A sale thus conducted cannot be supported in this Court. A trustee to sell should stand indifferent between the debtor and creditor; he is charged with the interests of both, and should take reasonable (297) care of them. Where there is no absolute necessity for an immediate sale, it is a breach of his duty to bring it on at a disadvantage, unless it was in the contemplation of all the parties to sell at all events, subject to the cloud on the title. And certainly when there is other property with a clear title, that which is in dispute ought not to be sold until the other has been exhausted, especially against the expressed will of the owner. But the circumstances in this case do not only show a total disregard on the part of the trustee of the interests of the debtor, but conclusively prove a design to oppress and ruin him, for the sake of gain to himself and his associates. The time of the sale, without an intimation of it to Hunt; the refusal to postpone it even until he could ascertain the sum to be raised; the refusal to sell the land instead of the negroes, although importunately urged to do so by Hunt and his friends; and the previous agreement to have all the negroes purchased on the joint account of himself and his brothers, and thereby extinguish the claim of Hunt, which they were then contesting at law, all mark the purpose to sacrifice the unfortunate man who had reposed a misplaced confidence in him.

Such conduct amounts to a flagrant breach of trust, and subjects the trustee to the payment of the full value of the property sold, and in that way Edwin Bass would be charged here, if necessary; and Gideon, also, *241 who participated throughout with him in conducting the sale and gaining an interest under it. But as the slaves have been given up by Moore, and got back to the hands that have done the wrong, the plaintiff has a right to them specifically. These parties cannot protect themselves under the purchase of Moore, even if it were consummated, which is doubtful. When the property comes back to them, they cannot say they ever parted from it, since the disposition was an act of the most aggravated wrong. As to them, the sale was absolutely void.

The plaintiff is, therefore, entitled to have an account taken of the debts secured by the deed, and a credit for the full value of the property sold other than the negroes, and also for the hire of the negroes, and to have a reconveyance, upon the payment of the balance (298) that may be found due.

PER CURIAM. Direct an account.

Cited: Denny v. Palmer, 27 N.C. 630; Johnston v. Eason, 38 N.C. 334;Froneberger v. Lewis, 79 N.C. 429; Gibson v. Barbour, 100 N.C. 197.

## SET OF TASKS
**A)** Return the text of the court opinion between "PER CURIAM. Direct" and "100 N.C. 197.", inclusive.
**B)** In the court opinion, between whom should a trustee to sell stand indifferent?
This material comes from a separate source.

Stored data

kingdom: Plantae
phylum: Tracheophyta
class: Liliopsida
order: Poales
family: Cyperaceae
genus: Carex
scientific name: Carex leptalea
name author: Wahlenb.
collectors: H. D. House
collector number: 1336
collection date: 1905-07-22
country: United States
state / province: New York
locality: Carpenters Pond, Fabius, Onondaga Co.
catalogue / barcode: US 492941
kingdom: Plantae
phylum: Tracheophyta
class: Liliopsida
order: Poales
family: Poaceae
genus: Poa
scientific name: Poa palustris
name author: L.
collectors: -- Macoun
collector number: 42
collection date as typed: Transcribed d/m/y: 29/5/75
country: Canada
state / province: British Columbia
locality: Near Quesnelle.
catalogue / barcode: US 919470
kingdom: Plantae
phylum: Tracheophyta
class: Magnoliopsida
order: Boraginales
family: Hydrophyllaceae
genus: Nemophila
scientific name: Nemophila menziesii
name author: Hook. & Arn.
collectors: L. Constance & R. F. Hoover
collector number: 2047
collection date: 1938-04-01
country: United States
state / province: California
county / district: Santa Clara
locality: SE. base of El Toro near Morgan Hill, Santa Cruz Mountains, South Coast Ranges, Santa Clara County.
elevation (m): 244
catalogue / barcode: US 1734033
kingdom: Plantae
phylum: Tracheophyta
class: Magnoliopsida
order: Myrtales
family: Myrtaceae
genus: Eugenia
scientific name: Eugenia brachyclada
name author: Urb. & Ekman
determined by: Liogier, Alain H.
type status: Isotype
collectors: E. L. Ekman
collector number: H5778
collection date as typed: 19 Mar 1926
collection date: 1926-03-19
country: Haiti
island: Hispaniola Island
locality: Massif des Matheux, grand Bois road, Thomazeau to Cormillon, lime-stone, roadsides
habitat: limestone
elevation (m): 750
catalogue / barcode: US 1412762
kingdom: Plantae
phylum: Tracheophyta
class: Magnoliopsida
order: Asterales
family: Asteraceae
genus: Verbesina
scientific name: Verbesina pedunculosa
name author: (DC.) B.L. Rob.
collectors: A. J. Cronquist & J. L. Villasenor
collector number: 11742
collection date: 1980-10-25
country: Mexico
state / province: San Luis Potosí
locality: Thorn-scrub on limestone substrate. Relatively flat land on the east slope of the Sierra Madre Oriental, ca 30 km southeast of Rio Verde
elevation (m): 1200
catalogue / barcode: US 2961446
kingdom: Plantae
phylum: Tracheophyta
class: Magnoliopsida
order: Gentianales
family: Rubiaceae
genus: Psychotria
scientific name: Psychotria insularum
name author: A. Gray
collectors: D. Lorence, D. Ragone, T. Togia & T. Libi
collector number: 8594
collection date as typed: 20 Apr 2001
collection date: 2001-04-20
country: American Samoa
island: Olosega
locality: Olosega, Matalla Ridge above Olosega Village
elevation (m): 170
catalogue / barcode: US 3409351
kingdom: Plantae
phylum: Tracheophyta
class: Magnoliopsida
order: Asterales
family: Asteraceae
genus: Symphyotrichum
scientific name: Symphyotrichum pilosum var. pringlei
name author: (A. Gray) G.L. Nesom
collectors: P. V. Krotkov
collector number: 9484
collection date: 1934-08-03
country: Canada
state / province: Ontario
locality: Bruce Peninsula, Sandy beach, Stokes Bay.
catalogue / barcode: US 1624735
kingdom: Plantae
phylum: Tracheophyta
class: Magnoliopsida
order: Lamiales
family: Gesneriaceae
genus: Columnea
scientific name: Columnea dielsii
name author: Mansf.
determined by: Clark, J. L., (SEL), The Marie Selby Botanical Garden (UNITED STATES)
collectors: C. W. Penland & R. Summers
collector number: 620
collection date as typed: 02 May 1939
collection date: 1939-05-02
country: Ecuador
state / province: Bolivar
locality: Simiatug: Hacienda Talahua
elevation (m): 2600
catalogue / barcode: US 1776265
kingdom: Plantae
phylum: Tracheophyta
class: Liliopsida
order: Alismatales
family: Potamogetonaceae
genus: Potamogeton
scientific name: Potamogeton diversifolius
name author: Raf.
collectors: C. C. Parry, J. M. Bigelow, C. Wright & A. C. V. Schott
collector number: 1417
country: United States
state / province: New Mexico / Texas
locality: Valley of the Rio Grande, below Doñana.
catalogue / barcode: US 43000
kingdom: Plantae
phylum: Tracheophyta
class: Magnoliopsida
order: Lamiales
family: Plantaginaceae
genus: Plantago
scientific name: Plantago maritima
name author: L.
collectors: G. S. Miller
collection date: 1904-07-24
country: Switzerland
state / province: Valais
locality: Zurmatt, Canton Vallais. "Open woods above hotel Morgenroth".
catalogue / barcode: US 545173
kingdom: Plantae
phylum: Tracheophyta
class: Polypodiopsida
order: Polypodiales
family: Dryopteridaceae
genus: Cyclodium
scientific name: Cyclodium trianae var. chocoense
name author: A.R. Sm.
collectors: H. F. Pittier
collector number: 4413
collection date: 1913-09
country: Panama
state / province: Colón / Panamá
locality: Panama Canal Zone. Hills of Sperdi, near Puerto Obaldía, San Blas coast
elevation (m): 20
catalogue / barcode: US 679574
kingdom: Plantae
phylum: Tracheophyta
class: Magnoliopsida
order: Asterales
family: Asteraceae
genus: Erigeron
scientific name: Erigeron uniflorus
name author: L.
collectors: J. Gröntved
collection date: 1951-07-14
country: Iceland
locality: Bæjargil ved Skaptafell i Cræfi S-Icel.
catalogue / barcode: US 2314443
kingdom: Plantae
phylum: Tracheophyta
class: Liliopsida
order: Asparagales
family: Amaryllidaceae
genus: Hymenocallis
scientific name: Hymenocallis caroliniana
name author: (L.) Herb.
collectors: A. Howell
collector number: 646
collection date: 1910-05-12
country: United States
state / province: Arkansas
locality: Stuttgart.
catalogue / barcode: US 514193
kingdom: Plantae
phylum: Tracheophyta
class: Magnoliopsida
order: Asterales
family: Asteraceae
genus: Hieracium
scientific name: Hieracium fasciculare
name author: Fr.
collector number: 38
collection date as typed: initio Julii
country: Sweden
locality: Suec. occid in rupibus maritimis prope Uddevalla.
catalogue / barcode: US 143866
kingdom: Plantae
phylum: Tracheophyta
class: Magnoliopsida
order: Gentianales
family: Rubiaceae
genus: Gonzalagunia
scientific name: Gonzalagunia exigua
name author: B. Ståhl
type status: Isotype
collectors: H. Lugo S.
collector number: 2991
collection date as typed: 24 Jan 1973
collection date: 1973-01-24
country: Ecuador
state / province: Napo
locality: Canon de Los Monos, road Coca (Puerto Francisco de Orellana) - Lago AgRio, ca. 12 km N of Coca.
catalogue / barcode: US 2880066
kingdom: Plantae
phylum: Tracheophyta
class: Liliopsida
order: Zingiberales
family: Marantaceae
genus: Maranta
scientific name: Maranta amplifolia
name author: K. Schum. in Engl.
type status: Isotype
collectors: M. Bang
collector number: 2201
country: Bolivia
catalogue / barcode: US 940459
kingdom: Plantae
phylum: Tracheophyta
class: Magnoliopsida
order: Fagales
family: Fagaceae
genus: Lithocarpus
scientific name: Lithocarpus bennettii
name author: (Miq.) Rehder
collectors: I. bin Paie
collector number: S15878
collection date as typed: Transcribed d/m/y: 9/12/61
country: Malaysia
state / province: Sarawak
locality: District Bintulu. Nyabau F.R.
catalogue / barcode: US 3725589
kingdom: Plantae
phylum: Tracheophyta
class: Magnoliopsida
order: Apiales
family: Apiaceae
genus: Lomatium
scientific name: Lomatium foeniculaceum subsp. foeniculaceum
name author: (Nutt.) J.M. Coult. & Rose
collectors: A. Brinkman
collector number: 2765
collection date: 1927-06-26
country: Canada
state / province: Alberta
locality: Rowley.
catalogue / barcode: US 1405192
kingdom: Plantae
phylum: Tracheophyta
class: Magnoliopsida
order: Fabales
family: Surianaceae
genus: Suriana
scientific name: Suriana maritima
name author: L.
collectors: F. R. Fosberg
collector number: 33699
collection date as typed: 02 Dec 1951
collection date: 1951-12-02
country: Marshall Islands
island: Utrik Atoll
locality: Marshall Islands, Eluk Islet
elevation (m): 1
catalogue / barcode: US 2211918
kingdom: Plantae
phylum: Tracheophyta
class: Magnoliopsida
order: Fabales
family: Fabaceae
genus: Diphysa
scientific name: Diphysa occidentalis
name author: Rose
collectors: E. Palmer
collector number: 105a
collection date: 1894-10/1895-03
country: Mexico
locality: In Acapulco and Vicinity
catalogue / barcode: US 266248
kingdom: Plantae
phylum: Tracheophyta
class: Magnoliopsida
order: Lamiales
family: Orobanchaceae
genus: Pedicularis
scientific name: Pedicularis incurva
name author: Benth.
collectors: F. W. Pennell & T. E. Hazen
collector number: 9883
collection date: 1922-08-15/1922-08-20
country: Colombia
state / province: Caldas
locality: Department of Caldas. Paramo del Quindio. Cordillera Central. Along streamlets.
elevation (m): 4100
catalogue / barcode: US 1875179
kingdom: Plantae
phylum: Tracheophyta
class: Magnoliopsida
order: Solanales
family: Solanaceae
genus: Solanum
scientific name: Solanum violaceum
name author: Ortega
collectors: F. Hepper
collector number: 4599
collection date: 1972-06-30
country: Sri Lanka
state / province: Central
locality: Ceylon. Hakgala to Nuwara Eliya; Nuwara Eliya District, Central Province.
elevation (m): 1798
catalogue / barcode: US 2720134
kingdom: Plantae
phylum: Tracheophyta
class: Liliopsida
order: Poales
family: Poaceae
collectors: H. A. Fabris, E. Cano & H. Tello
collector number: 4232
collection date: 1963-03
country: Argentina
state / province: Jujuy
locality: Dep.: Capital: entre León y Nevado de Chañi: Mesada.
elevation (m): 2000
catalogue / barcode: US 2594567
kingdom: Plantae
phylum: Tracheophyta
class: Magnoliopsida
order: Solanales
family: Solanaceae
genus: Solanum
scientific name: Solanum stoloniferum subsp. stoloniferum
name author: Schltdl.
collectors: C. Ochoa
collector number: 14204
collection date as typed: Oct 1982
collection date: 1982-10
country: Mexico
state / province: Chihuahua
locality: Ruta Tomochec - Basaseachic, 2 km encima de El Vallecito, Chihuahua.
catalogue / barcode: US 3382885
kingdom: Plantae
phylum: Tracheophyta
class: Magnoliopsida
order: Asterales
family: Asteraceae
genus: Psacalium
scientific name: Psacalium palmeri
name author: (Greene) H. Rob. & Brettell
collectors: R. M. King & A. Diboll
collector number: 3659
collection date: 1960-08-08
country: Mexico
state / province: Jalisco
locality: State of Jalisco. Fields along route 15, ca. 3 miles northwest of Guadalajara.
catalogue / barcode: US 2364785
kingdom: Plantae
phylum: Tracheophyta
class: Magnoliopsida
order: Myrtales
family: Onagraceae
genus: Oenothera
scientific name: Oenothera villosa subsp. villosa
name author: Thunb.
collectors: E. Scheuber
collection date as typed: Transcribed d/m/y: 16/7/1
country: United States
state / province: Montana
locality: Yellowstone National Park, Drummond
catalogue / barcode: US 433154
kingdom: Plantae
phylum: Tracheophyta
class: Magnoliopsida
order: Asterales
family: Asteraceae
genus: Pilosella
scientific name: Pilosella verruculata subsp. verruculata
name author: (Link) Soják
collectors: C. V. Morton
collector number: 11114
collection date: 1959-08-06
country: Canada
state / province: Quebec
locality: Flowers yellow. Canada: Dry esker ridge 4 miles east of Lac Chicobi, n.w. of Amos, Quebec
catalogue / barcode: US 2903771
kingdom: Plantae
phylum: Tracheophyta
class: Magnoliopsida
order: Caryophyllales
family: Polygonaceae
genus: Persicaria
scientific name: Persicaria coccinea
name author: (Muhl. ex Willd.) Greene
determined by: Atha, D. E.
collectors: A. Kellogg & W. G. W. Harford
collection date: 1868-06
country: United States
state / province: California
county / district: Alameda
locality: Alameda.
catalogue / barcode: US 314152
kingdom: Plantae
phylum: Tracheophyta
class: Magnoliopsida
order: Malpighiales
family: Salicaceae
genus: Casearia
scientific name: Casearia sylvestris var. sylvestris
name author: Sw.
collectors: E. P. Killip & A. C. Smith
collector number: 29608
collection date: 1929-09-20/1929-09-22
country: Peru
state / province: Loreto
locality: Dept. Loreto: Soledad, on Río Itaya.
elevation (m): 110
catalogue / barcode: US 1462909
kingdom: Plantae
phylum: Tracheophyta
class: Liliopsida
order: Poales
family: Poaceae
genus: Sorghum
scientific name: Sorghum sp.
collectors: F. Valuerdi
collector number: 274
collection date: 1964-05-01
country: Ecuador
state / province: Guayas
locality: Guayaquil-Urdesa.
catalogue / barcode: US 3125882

## ANSWERS FOR THE EXERCISE
**A)**
PER CURIAM. Direct an account.

Cited: Denny v. Palmer, 27 N.C. 630; Johnston v. Eason, 38 N.C. 334;Froneberger v. Lewis, 79 N.C. 429; Gibson v. Barbour, 100 N.C. 197.

**B)** Between the debtor and creditor.